31 Jul 2020
Crown Resorts conducts its due diligence of junket partners to check for potential criminal links from within the marketing team tasked with luring wealthy high rollers to its Australian casinos, creating what the group’s legal chief concedes could be a conflict of interest.
Joshua Preston, who is responsible for legal and regulatory compliance at the James Packer-backed casino giant, on Thursday outlined in front of the NSW Independent Liquor and Gaming Authority inquiry into Crown how the ASX-list group decides whether to do business with junket operators, which bring wealthy Chinese gamblers to its casinos.
The public inquiry was triggered by revelations by The Age, The Sydney Morning Herald and 60 Minutes that some of Crown’s junket partners had links to organised crime and money launderers,. It will consider whether the group should keep the licence for its new $2.4 billion casino nearing completion at Sydney’s Barangaroo.

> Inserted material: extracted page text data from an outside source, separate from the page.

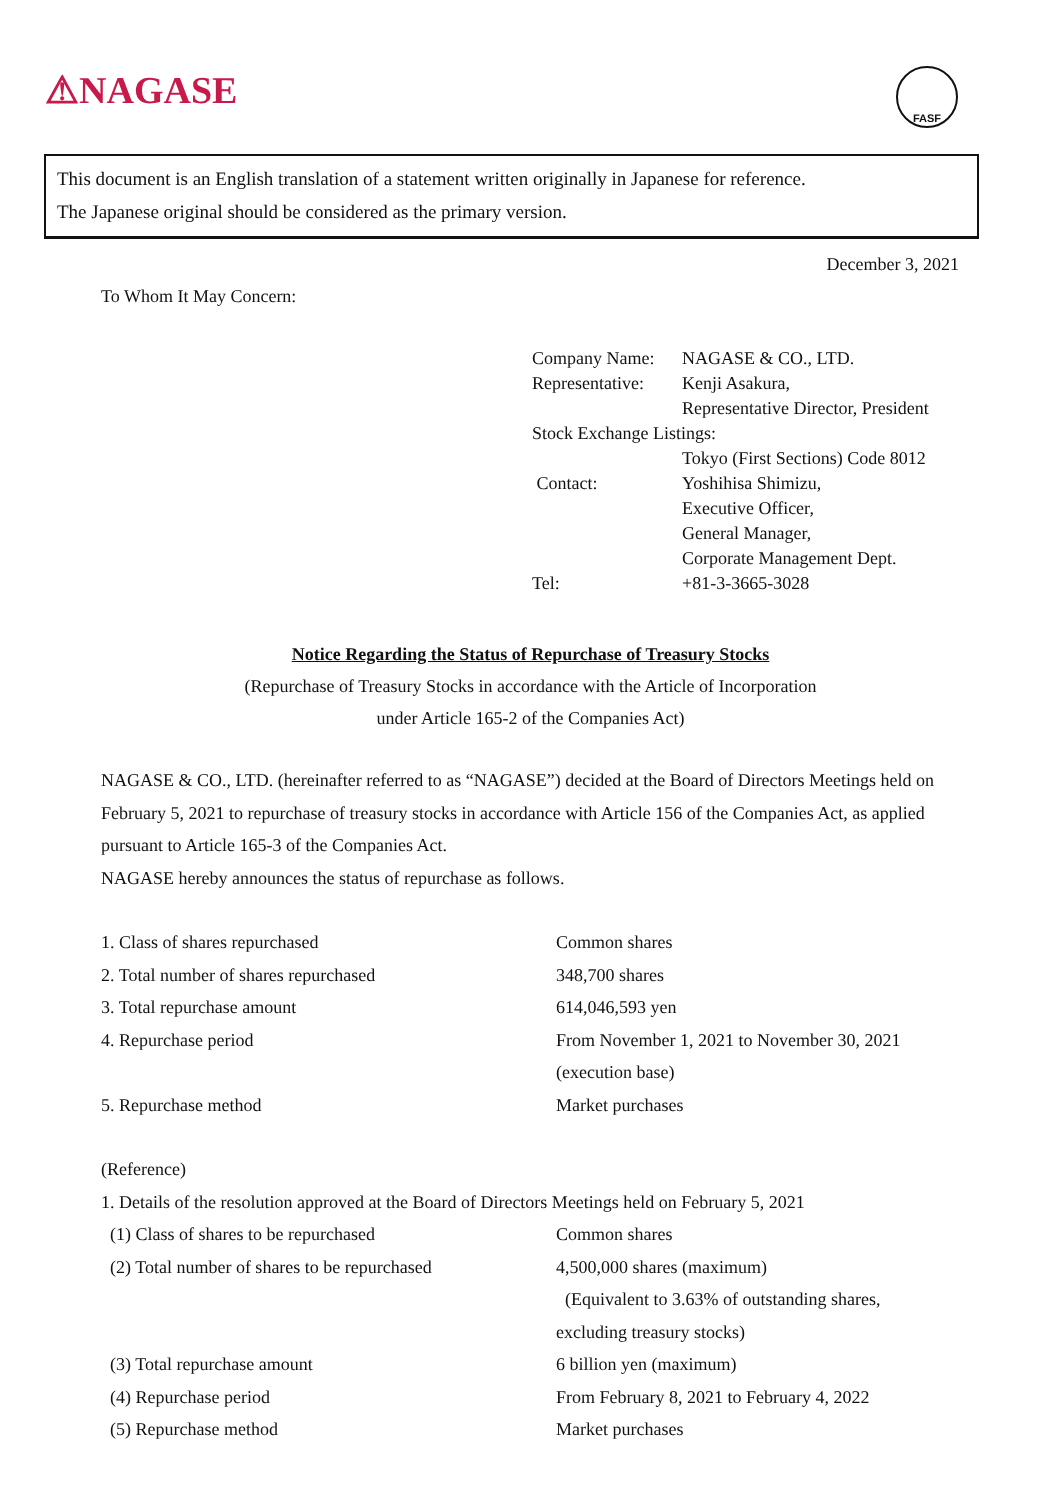⚠NAGASE FASF
This document is an English translation of a statement written originally in Japanese for reference.
The Japanese original should be considered as the primary version.
December 3, 2021
To Whom It May Concern:
| Company Name: | NAGASE & CO., LTD. |
| Representative: | Kenji Asakura, Representative Director, President |
| Stock Exchange Listings: | |
| | Tokyo (First Sections) Code 8012 |
| Contact: | Yoshihisa Shimizu, Executive Officer, General Manager, Corporate Management Dept. |
| Tel: | +81-3-3665-3028 |
Notice Regarding the Status of Repurchase of Treasury Stocks
(Repurchase of Treasury Stocks in accordance with the Article of Incorporation
under Article 165-2 of the Companies Act)
NAGASE & CO., LTD. (hereinafter referred to as “NAGASE”) decided at the Board of Directors Meetings held on February 5, 2021 to repurchase of treasury stocks in accordance with Article 156 of the Companies Act, as applied pursuant to Article 165-3 of the Companies Act.
NAGASE hereby announces the status of repurchase as follows.
1. Class of shares repurchased Common shares
2. Total number of shares repurchased 348,700 shares
3. Total repurchase amount 614,046,593 yen
4. Repurchase period From November 1, 2021 to November 30, 2021
(execution base)
5. Repurchase method Market purchases
(Reference)
1. Details of the resolution approved at the Board of Directors Meetings held on February 5, 2021
(1) Class of shares to be repurchased Common shares
(2) Total number of shares to be repurchased
4,500,000 shares (maximum)
(Equivalent to 3.63% of outstanding shares,
excluding treasury stocks)
(3) Total repurchase amount 6 billion yen (maximum)
(4) Repurchase period From February 8, 2021 to February 4, 2022
(5) Repurchase method Market purchases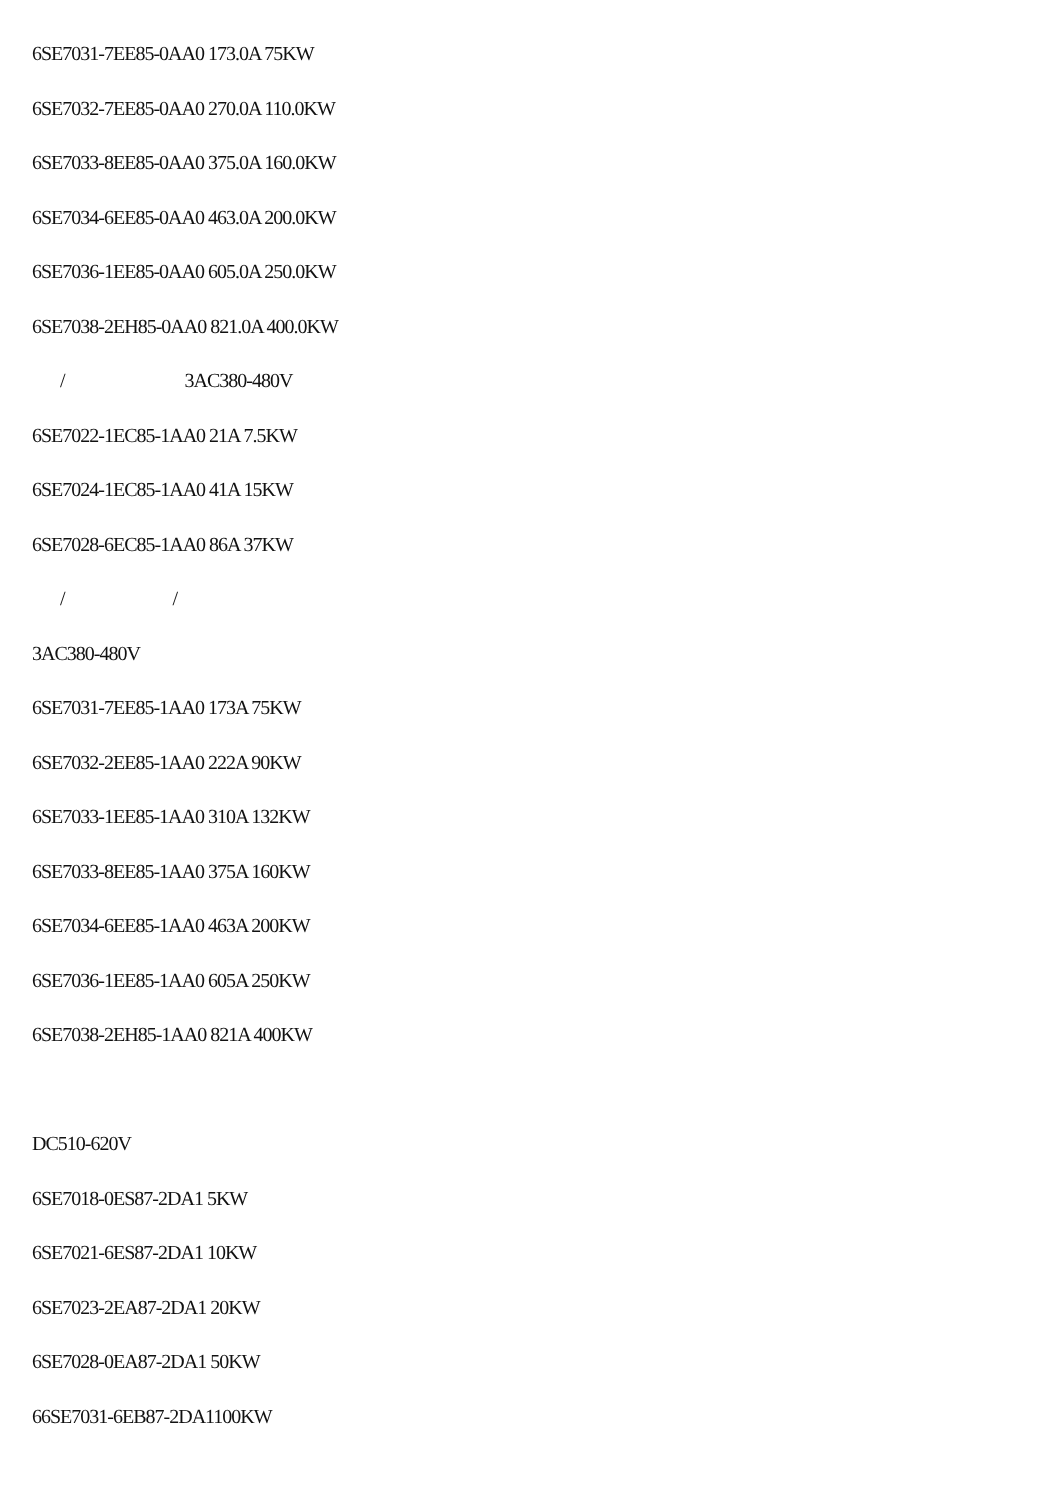6SE7031-7EE85-0AA0 173.0A 75KW
6SE7032-7EE85-0AA0 270.0A 110.0KW
6SE7033-8EE85-0AA0 375.0A 160.0KW
6SE7034-6EE85-0AA0 463.0A 200.0KW
6SE7036-1EE85-0AA0 605.0A 250.0KW
6SE7038-2EH85-0AA0 821.0A 400.0KW
/ 3AC380-480V
6SE7022-1EC85-1AA0 21A 7.5KW
6SE7024-1EC85-1AA0 41A 15KW
6SE7028-6EC85-1AA0 86A 37KW
/ /
3AC380-480V
6SE7031-7EE85-1AA0 173A 75KW
6SE7032-2EE85-1AA0 222A 90KW
6SE7033-1EE85-1AA0 310A 132KW
6SE7033-8EE85-1AA0 375A 160KW
6SE7034-6EE85-1AA0 463A 200KW
6SE7036-1EE85-1AA0 605A 250KW
6SE7038-2EH85-1AA0 821A 400KW
DC510-620V
6SE7018-0ES87-2DA1 5KW
6SE7021-6ES87-2DA1 10KW
6SE7023-2EA87-2DA1 20KW
6SE7028-0EA87-2DA1 50KW
66SE7031-6EB87-2DA1100KW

Under questioning, Mr Preston told the inquiry that there was a “substantial risk” of junkets being infiltrated by organised crime. He said Crown’s process for reviewing new and existing junket operators started with Crown’s credit control team, which is part of the casino’s VIP international customer team, conducting a credit worthiness check and probity checks.
The credit team’s probity reports are then passed to a final approval panel made up of himself, Crown’s Australian resorts chief Barry Felstead and Michael Johnston, who is a non-executive director on Crown’s board representing the interests of major shareholder James Packer.

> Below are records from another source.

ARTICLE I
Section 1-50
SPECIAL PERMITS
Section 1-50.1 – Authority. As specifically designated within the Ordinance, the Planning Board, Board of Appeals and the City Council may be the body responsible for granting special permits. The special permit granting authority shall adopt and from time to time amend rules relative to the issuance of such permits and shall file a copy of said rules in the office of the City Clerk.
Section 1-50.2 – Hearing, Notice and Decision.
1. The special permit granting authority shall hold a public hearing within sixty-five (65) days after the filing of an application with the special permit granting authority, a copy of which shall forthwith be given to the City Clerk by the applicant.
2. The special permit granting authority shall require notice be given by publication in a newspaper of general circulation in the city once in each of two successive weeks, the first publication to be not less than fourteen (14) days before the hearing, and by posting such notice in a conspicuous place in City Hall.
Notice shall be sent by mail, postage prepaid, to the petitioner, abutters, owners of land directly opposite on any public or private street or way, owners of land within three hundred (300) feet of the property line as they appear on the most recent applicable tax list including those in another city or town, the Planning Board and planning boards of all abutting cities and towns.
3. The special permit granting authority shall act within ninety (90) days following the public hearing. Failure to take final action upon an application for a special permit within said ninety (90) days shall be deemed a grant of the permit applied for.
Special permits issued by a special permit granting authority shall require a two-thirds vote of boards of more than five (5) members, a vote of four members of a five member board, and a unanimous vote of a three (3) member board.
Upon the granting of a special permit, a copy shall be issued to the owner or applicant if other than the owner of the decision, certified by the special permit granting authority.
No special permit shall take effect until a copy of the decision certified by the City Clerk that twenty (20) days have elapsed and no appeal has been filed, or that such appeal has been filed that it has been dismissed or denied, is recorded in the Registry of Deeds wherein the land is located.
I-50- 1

Asked by counsel assisting the inquiry, Naomi Sharp, SC, whether that process could be a conflict of interest given that the VIP team may be “very interested in dealing with a particular operator, because that operator could be perceived to bring an awful lot of money to Crown”, Mr Preston said he accepted how “from an outsider’s point of view, there could be a perception of conflict”.
“But my observation is that the information provided from the credit team is given without fear or favour,” he said. “My observations are that that hasn’t played any role.”
Mr Preston said Crown had commissioned the accounting firm Deloitte to review its probity controls and expected it to highlight “any weaknesses that we have in that area”.